None of these are the result of bad intent. They’re the result of a compliance program that was calibrated for the firm’s previous headcount running into the reality of a faster-growing one.
The compounding effect is that marketing growth and headcount growth are usually happening in the same window. A firm that’s generating more content, across more channels, with more advisors creating and sharing that content, has a compliance surface that’s grown in at least three dimensions simultaneously. The manual tracking systems that held up before that window opened typically don’t hold up through it.
What the Gap Looks Like From the Outside
For a compliance consultant, the growth-phase gap tends to surface in predictable ways.

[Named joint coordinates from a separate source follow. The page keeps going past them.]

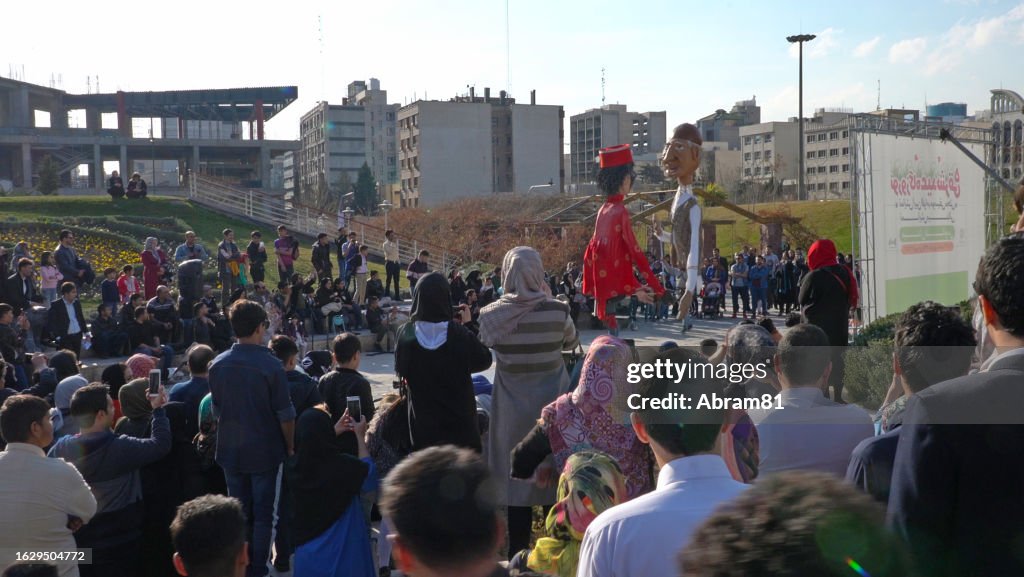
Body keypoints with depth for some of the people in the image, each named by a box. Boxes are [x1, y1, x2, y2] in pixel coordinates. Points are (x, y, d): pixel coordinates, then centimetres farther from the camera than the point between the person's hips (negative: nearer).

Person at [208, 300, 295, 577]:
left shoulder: (218, 364, -3)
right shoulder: (271, 365, -16)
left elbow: (216, 408, 8)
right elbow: (285, 414, -13)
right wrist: (290, 447, 1)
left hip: (231, 450, 4)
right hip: (265, 451, -4)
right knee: (263, 515, 8)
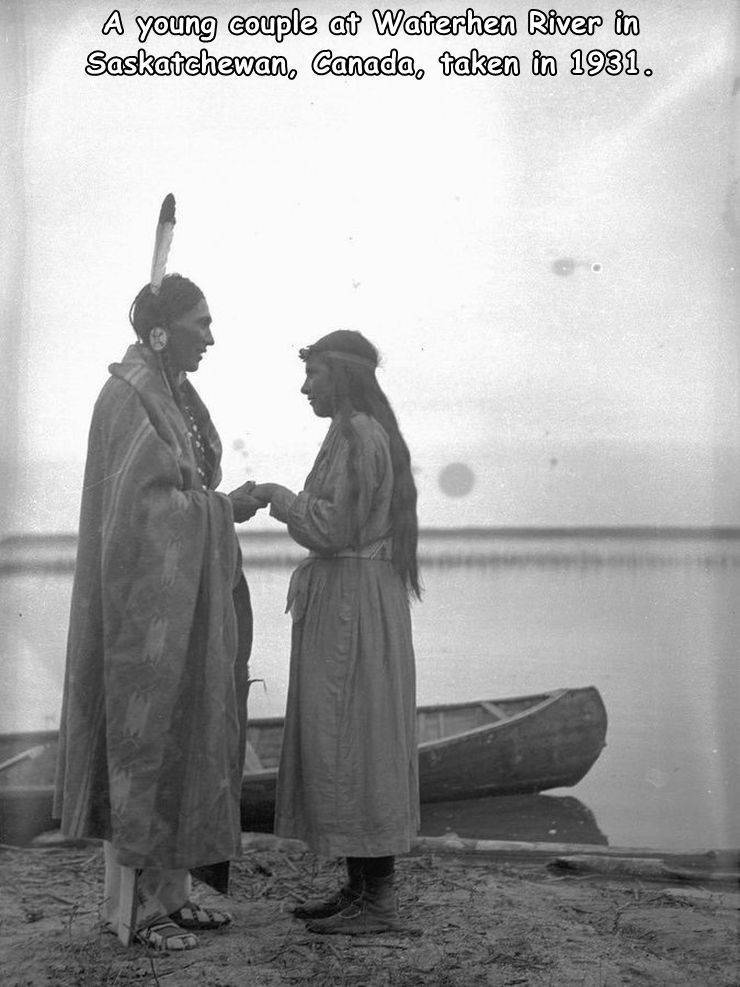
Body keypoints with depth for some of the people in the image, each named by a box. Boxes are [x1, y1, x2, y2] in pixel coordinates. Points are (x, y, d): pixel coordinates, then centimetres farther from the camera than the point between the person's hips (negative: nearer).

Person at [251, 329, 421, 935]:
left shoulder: (356, 435, -14)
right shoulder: (373, 434, 17)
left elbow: (335, 529, -20)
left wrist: (280, 497, -6)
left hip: (351, 605, -10)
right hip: (354, 604, 10)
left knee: (354, 744, -5)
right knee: (350, 746, 12)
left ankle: (379, 901, 3)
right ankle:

The marketing review log has missing entries, not because reviews didn’t happen, but because they happened over text message or in a hallway conversation and nobody documented them. The supervised person roster hasn’t been updated since the last hire joined. The attestation completion rate is high for the people who’ve been at the firm for more than a year and lower for everyone who joined during the growth push. The firm’s written supervisory procedures reference a review process that the actual team hasn’t been following because the volume made it impractical.
None of this is unusual. It’s the normal output of growth outpacing compliance infrastructure. The question a consultant has to answer is whether it can be corrected before an exam surfaces it, or whether it’s already the kind of gap that requires a remediation conversation.
The earlier that audit happens, the more options there are. A compliance program updated during a growth phase, rather than after an exam finding, looks like proactive management. The same gaps discovered by an examiner look like a failure of supervisory oversight.
The Compounding Problem, Stated Plainly
Marketing growth creates compliance risk not because marketing is dangerous, but because it triggers simultaneous expansion in three areas that most compliance programs handle sequentially: content volume, channel diversity, and supervised headcount. Each is manageable individually. The combination, arriving together, at speed, in the same firm, is where programs built for a slower firm start failing to keep up.
The consultant’s job during a client’s growth phase is to surface where the compliance program is under-built for the firm’s current size, before the exam does it instead. That’s a harder conversation when the gaps have been accumulating for a year. It’s a much easier one when the audit happens at the start of the growth phase, not the end.
The firms that get examined and come out clean aren’t the ones that grew carefully. Most of them grew fast. They just had someone paying attention at the right moment, before the gap became the story, not after.